Postgresql – Postgres/pgloader: setting a delimiter for multiple line text records

postgresqlpostgresql-9.3

I wish to import a 5 gigabyte text file with pgloader.

The individual records are paragraphs of html. The records include carriage returns and white space. So this not an import where it is one record per line.

Reading the pgloader howto I get the impression I can import these records by using setting lines terminated by to a special character to demark the end of a record. The options is described as:

lines terminated by

Takes a single character as argument, which must be found inside single quotes, and might be given as the printable character itself, the special value \t to denote a tabulation character, or 0x then an hexadecimal value read as the ASCII code for the character.

This character is used to recognize end-of-line condition when reading the CSV data.

So, am I right? Can I can import these records by using setting lines terminated by to a special character?
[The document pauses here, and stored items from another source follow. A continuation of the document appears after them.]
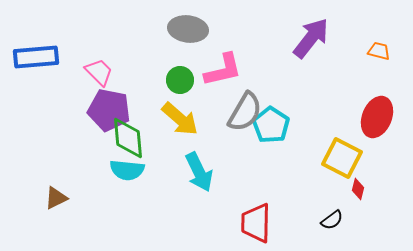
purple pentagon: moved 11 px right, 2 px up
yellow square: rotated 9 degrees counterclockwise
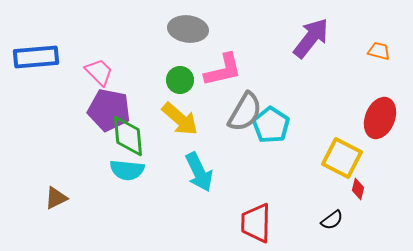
red ellipse: moved 3 px right, 1 px down
green diamond: moved 2 px up
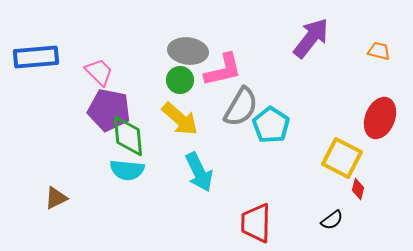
gray ellipse: moved 22 px down
gray semicircle: moved 4 px left, 5 px up
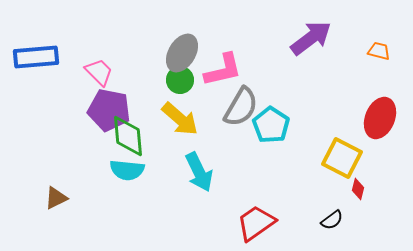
purple arrow: rotated 15 degrees clockwise
gray ellipse: moved 6 px left, 2 px down; rotated 66 degrees counterclockwise
red trapezoid: rotated 54 degrees clockwise
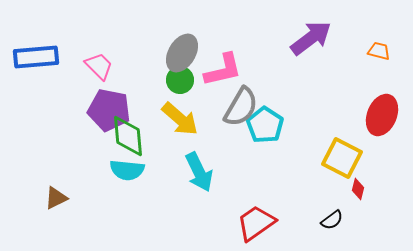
pink trapezoid: moved 6 px up
red ellipse: moved 2 px right, 3 px up
cyan pentagon: moved 6 px left
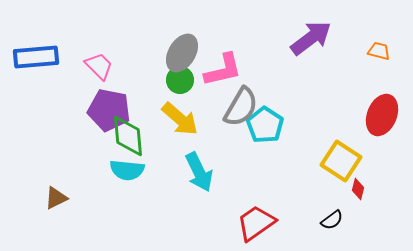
yellow square: moved 1 px left, 3 px down; rotated 6 degrees clockwise
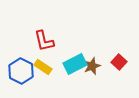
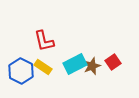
red square: moved 6 px left; rotated 14 degrees clockwise
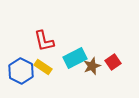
cyan rectangle: moved 6 px up
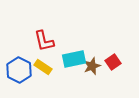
cyan rectangle: moved 1 px left, 1 px down; rotated 15 degrees clockwise
blue hexagon: moved 2 px left, 1 px up
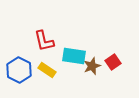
cyan rectangle: moved 3 px up; rotated 20 degrees clockwise
yellow rectangle: moved 4 px right, 3 px down
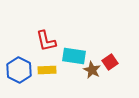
red L-shape: moved 2 px right
red square: moved 3 px left
brown star: moved 4 px down; rotated 24 degrees counterclockwise
yellow rectangle: rotated 36 degrees counterclockwise
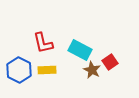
red L-shape: moved 3 px left, 2 px down
cyan rectangle: moved 6 px right, 6 px up; rotated 20 degrees clockwise
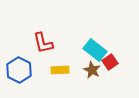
cyan rectangle: moved 15 px right; rotated 10 degrees clockwise
yellow rectangle: moved 13 px right
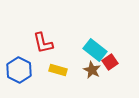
yellow rectangle: moved 2 px left; rotated 18 degrees clockwise
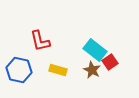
red L-shape: moved 3 px left, 2 px up
blue hexagon: rotated 15 degrees counterclockwise
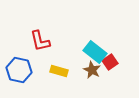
cyan rectangle: moved 2 px down
yellow rectangle: moved 1 px right, 1 px down
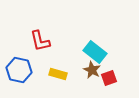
red square: moved 1 px left, 16 px down; rotated 14 degrees clockwise
yellow rectangle: moved 1 px left, 3 px down
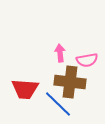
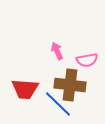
pink arrow: moved 3 px left, 2 px up; rotated 18 degrees counterclockwise
brown cross: moved 3 px down
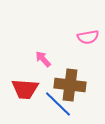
pink arrow: moved 14 px left, 8 px down; rotated 18 degrees counterclockwise
pink semicircle: moved 1 px right, 23 px up
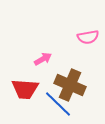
pink arrow: rotated 102 degrees clockwise
brown cross: rotated 16 degrees clockwise
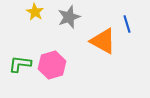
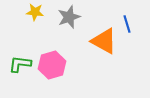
yellow star: rotated 24 degrees counterclockwise
orange triangle: moved 1 px right
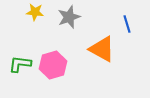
orange triangle: moved 2 px left, 8 px down
pink hexagon: moved 1 px right
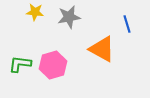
gray star: rotated 10 degrees clockwise
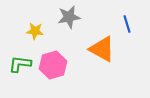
yellow star: moved 19 px down
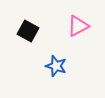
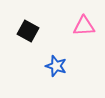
pink triangle: moved 6 px right; rotated 25 degrees clockwise
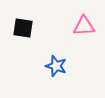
black square: moved 5 px left, 3 px up; rotated 20 degrees counterclockwise
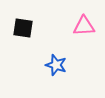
blue star: moved 1 px up
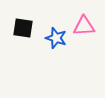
blue star: moved 27 px up
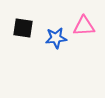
blue star: rotated 25 degrees counterclockwise
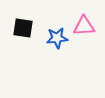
blue star: moved 1 px right
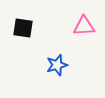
blue star: moved 27 px down; rotated 10 degrees counterclockwise
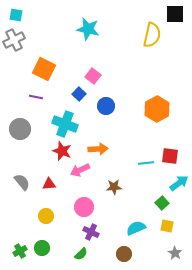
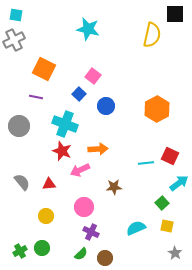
gray circle: moved 1 px left, 3 px up
red square: rotated 18 degrees clockwise
brown circle: moved 19 px left, 4 px down
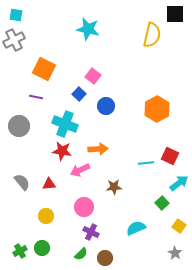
red star: rotated 12 degrees counterclockwise
yellow square: moved 12 px right; rotated 24 degrees clockwise
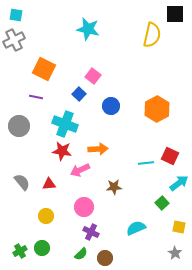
blue circle: moved 5 px right
yellow square: moved 1 px down; rotated 24 degrees counterclockwise
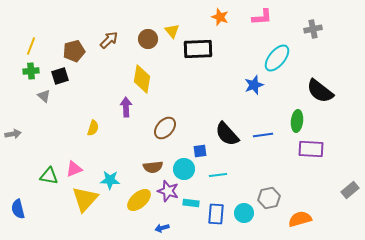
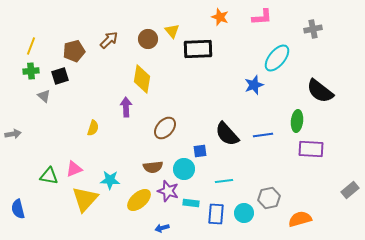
cyan line at (218, 175): moved 6 px right, 6 px down
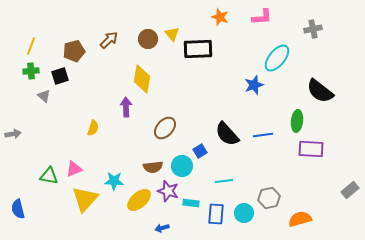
yellow triangle at (172, 31): moved 3 px down
blue square at (200, 151): rotated 24 degrees counterclockwise
cyan circle at (184, 169): moved 2 px left, 3 px up
cyan star at (110, 180): moved 4 px right, 1 px down
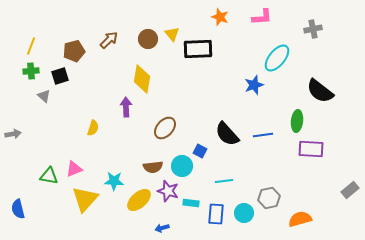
blue square at (200, 151): rotated 32 degrees counterclockwise
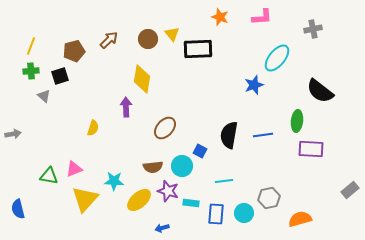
black semicircle at (227, 134): moved 2 px right, 1 px down; rotated 52 degrees clockwise
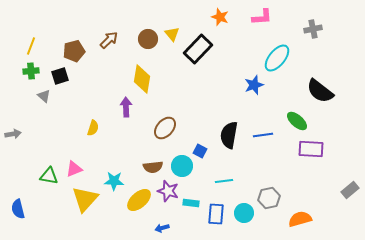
black rectangle at (198, 49): rotated 44 degrees counterclockwise
green ellipse at (297, 121): rotated 55 degrees counterclockwise
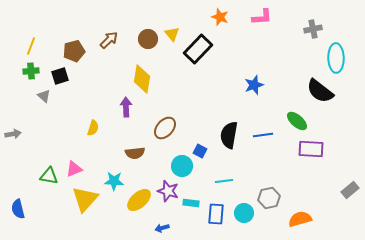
cyan ellipse at (277, 58): moved 59 px right; rotated 40 degrees counterclockwise
brown semicircle at (153, 167): moved 18 px left, 14 px up
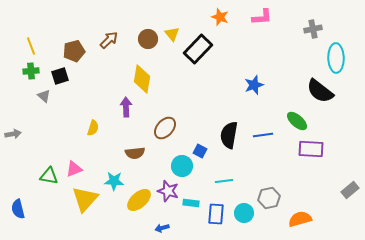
yellow line at (31, 46): rotated 42 degrees counterclockwise
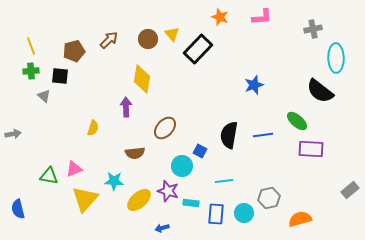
black square at (60, 76): rotated 24 degrees clockwise
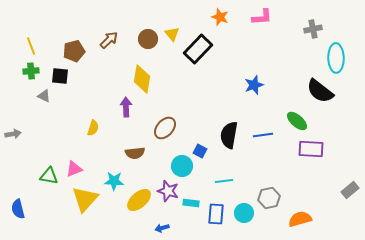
gray triangle at (44, 96): rotated 16 degrees counterclockwise
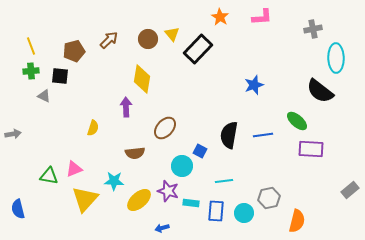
orange star at (220, 17): rotated 12 degrees clockwise
blue rectangle at (216, 214): moved 3 px up
orange semicircle at (300, 219): moved 3 px left, 2 px down; rotated 120 degrees clockwise
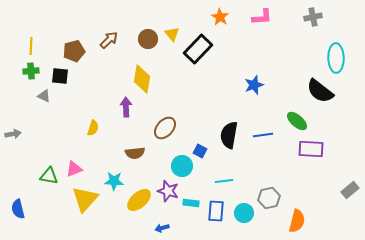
gray cross at (313, 29): moved 12 px up
yellow line at (31, 46): rotated 24 degrees clockwise
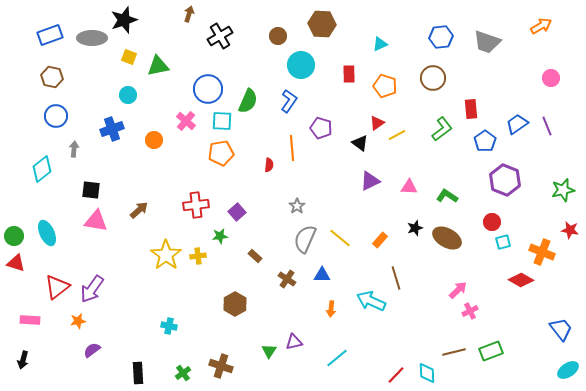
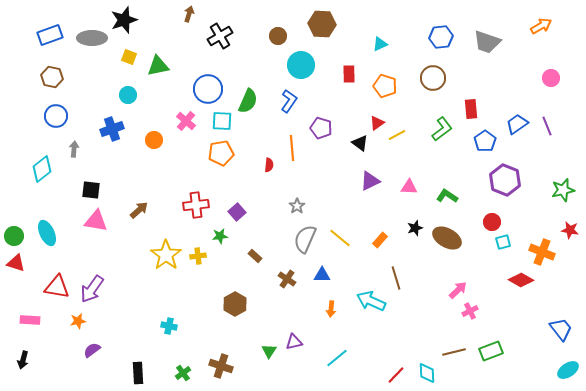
red triangle at (57, 287): rotated 48 degrees clockwise
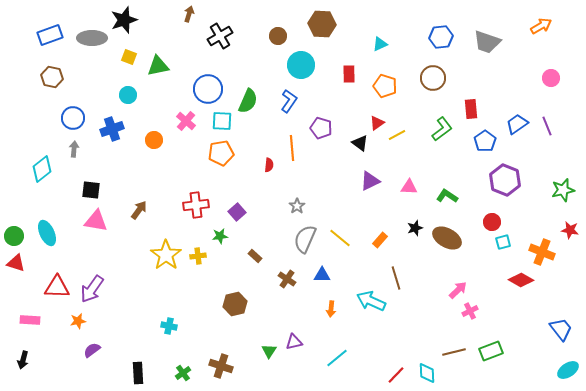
blue circle at (56, 116): moved 17 px right, 2 px down
brown arrow at (139, 210): rotated 12 degrees counterclockwise
red triangle at (57, 287): rotated 8 degrees counterclockwise
brown hexagon at (235, 304): rotated 15 degrees clockwise
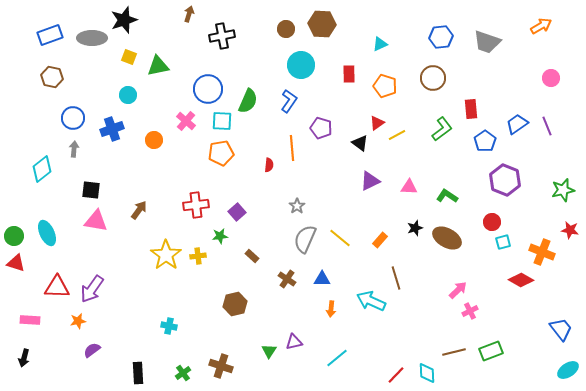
black cross at (220, 36): moved 2 px right; rotated 20 degrees clockwise
brown circle at (278, 36): moved 8 px right, 7 px up
brown rectangle at (255, 256): moved 3 px left
blue triangle at (322, 275): moved 4 px down
black arrow at (23, 360): moved 1 px right, 2 px up
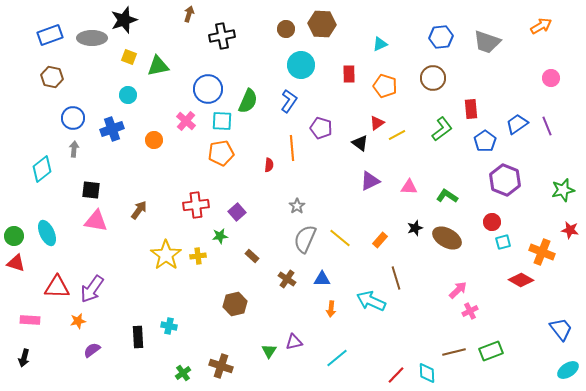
black rectangle at (138, 373): moved 36 px up
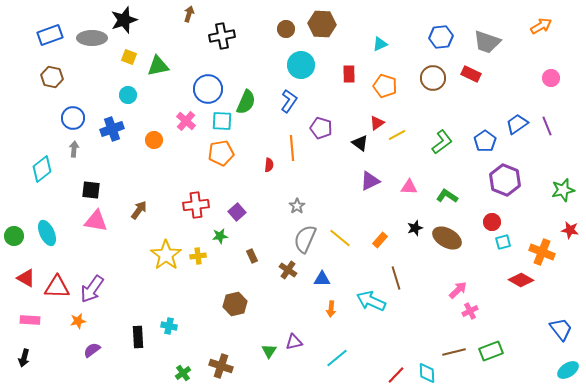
green semicircle at (248, 101): moved 2 px left, 1 px down
red rectangle at (471, 109): moved 35 px up; rotated 60 degrees counterclockwise
green L-shape at (442, 129): moved 13 px down
brown rectangle at (252, 256): rotated 24 degrees clockwise
red triangle at (16, 263): moved 10 px right, 15 px down; rotated 12 degrees clockwise
brown cross at (287, 279): moved 1 px right, 9 px up
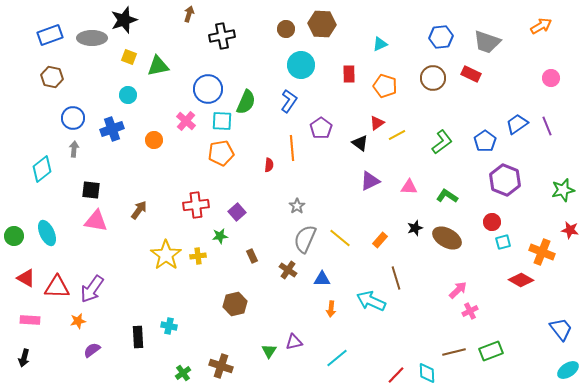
purple pentagon at (321, 128): rotated 20 degrees clockwise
UPDATE: I had to get the project done, so I used some perl commands to modify the data to be one record per line. It's an undesired option because I wanted a multi-line text field.

But I still would like a way to do this. Something that allows a custom record-delimiter would probably be the answer.

Best Answer

I don't believe you can use pgloader in this way if any of your HTML contains character sequences that would be interpreted in the context of CSV. For example, any backslash followed by digits is perfectly valid (and not-special) HTML, but would be transformed to something else by pgloader while importing. I can't even estimate how pgloader will handle the double-quote and single-quote symbols scattered around in your documents.

You would also need a byte that doesn't exist anywhere in your content to serve as a row delimiter; you could use some low-value control byte for this purpose assuming your HTML is valid and doesn't contain any of these special bytes. This naturally depends on your chosen character encoding, and is rendered worse if you have multiple encodings among your documents.

Assuming everything is UTF-8, the NUL byte should not appear in any UTF-8 stream. Assuming you aren't concerned about special CSV character sequences, you could attempt to do this import using NUL as your separator value:

--with "lines terminated by '\0x00'"

I wouldn't recommend this avenue though for fear of subtle corruption of your documents (as noted above).